L’ipotesi di un emendamento della Costituzione 
L’opposizione insiste sui rischi sanitari che il Paese correrebbe votando il 10 maggio ossia il già menzionato aggravarsi del contagio, e sottolinea il carattere antidemocratico di un’eventuale conferma di quella data, dal momento che l’affluenza sarebbe prevedibilmente ridotta e questo andrebbe a vantaggio del PiS e quindi del suo candidato. Il vicepremier Jarosław Gowin del partito di destra Porozumienie (Accordo), tradizionale alleato del PiS, ha proposto una modifica costituzionale volta ad allungare di due anni il mandato presidenziale. In questo modo si aggirerebbe il problema del voto alle urne e Duda resterebbe in carica fino al 2022 senza, però, potersi ricandidare. Il problema è ottenere il sostegno dell’opposizione.

Il partito Wiosna (Primavera), ad esempio, respinge tale possibilità. Questa forza politica socialdemocratica ed europeista fondata nel 2019 dall’ex sindaco di Słupsk (Pomerania) Robert Biedroń – parimenti candidato alle elezioni – e da questi guidata, sostiene che il Paese dovrebbe occuparsi del problema rappresentato dalla perdita dei posti di lavoro e dare supporto ai disoccupati invece di intraprendere strade non percorribili come quella della modifica costituzionale.

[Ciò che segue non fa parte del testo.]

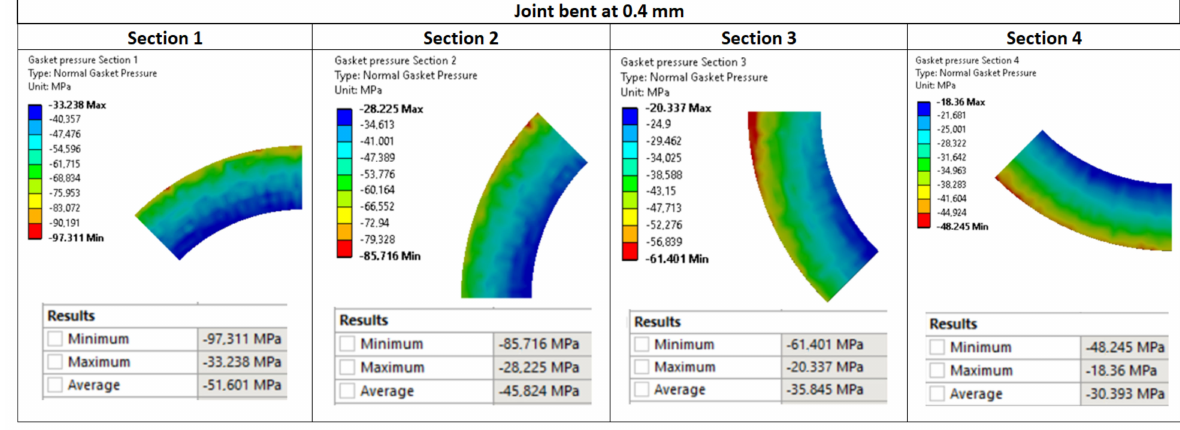
Figure 20. Pressure distribution in the characteristic zones of the gasket—0.4 mm deflection.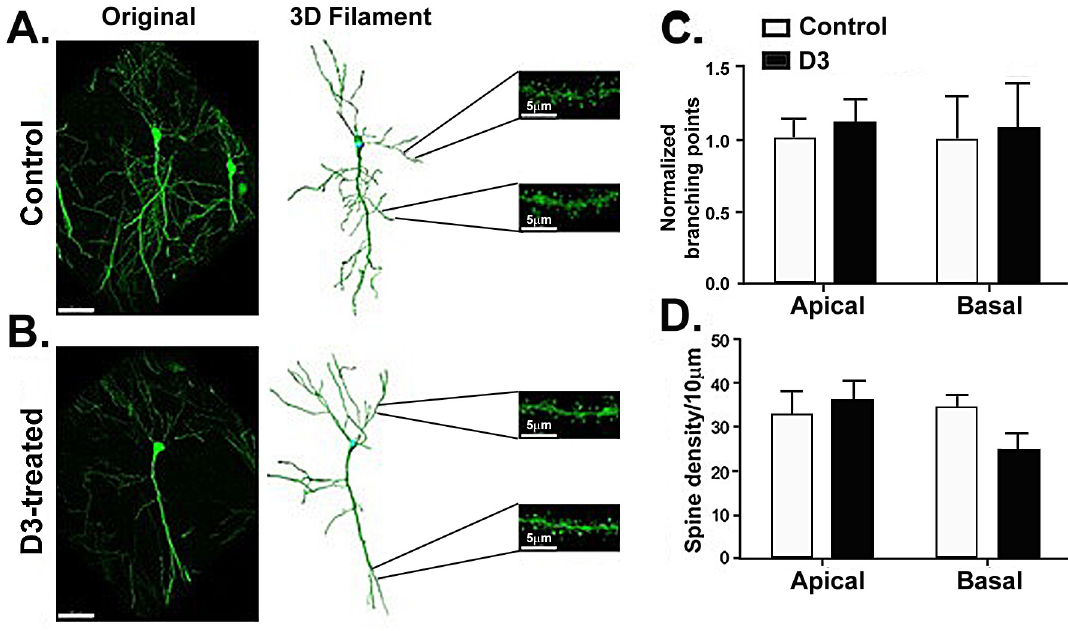
Fig 5. D3 has no effect on neuronal arborization in the CA3 region. (A) Representative confocal image, 3D filament, and magnified segments from apical and basal CA3 tertiary dendrites of an independent neuron from a control mouse. (B) Representative confocal image, 3D filament, and magnified segments from apical and basal CA3 tertiary dendrites of an independent neuron from a 2-week D3-treated mouse. ( C ) Quantification of branching in the apical and basal regions shows no difference between the control and the D3-treated mice (p = 0.796; controls n = 8, D3 n = 9). Total branching points of neurons belonging to D3-treated mice were normalized to the total branching points of the controls. ( D ) Spine density in the CA3 region was quantified and is expressed in spines/ 10 μ m; no significant differences were observed with D3 treatment in either of the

La situazione è quindi ancora incerta e la data del voto motivo di tensioni politiche che vedono il leader del PiS arroccato sulla conferma del 10 maggio per difendere la causa del suo partito.

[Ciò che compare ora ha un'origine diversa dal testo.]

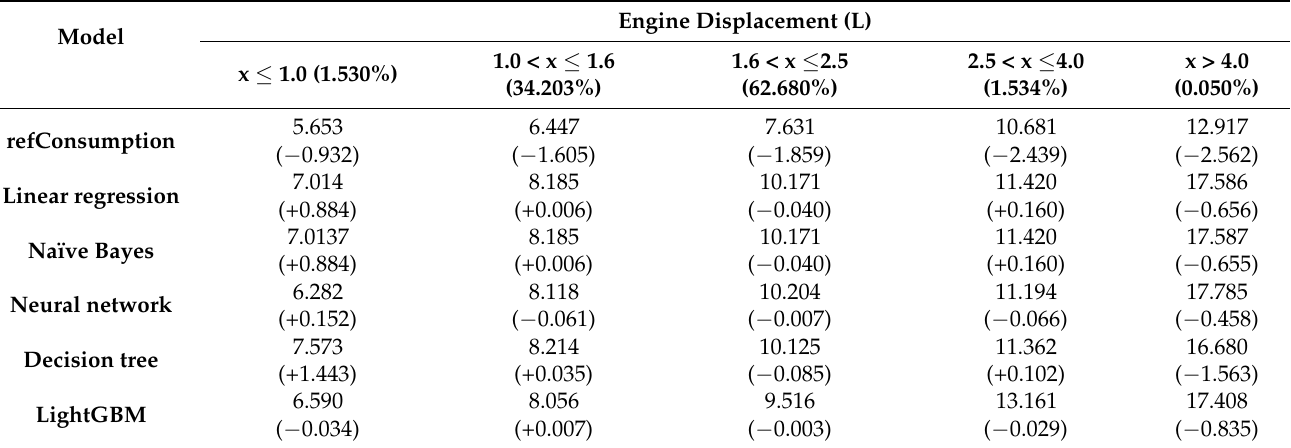
Table 7. Average fuel consumption results for each model by displacement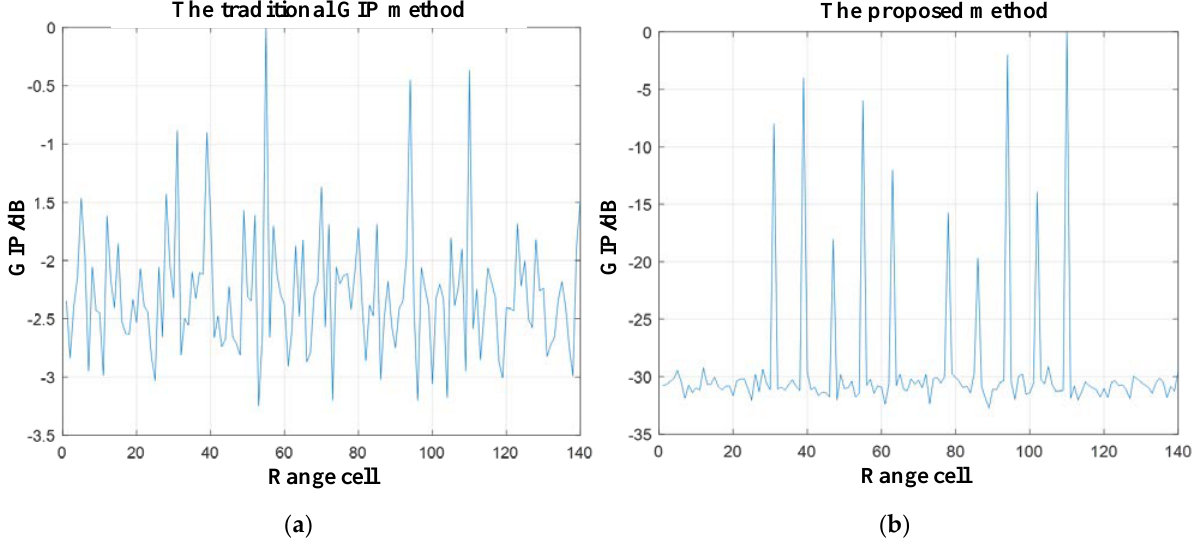
Figure 6. The simulation results of GIP value and output SCNR, they should be listed as: ( a ) GIP value simulation results of the traditional GIP method; ( b ) Simulation results of the GIP value of the proposed method in this paper.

Le difficoltà europee di Varsavia
Intanto, continua l’accidentato percorso europeo della Polonia reduce dalla sentenza della Corte di giustizia dell’Unione europea per il nuovo regime disciplinare adottato dal paese per i giudici del Tribunale Supremo (Sąd Najwyższy) con la creazione, al suo interno, nel 2017, di una Camera Disciplinare (Izba Dyscyplinarna).

La Corte contesta l’assenza di garanzie circa l’imparzialità e l’indipendenza della Camera Disciplinare composta esclusivamente da giudici selezionati dal Consiglio Nazionale della Magistratura (Krajowa Rada Sądownictwa, KRS) i cui quindici membri sono eletti dal Sejm, la Camera bassa del parlamento polacco. Questa sentenza è stata pronunciata pochi giorni dopo quella che ha condannato la Polonia, insieme all’Ungheria e alla Repubblica Ceca per essersi rifiutata di accettare i richiedenti asilo trasferiti dall’Italia e dalla Grecia nel momento di picco degli arrivi di migranti giunti in Europa nel 2015.

Resta, quindi, attuale il problema del deterioramento dello Stato di diritto in Polonia e Ungheria per le quali sono stati attivati i meccanismi volti all’applicazione dell’articolo 7 del Trattato sull’Unione europea. Una situazione che vede i due paesi promettersi aiuto reciproco nel caso si materializzasse la possibilità di imporre a essi sanzioni pesanti. Cosa che, secondo la retorica dei loro rispettivi governi, non farebbe altro che dimostrare il mancato rispetto delle sovranità nazionali da parte dell’Ue.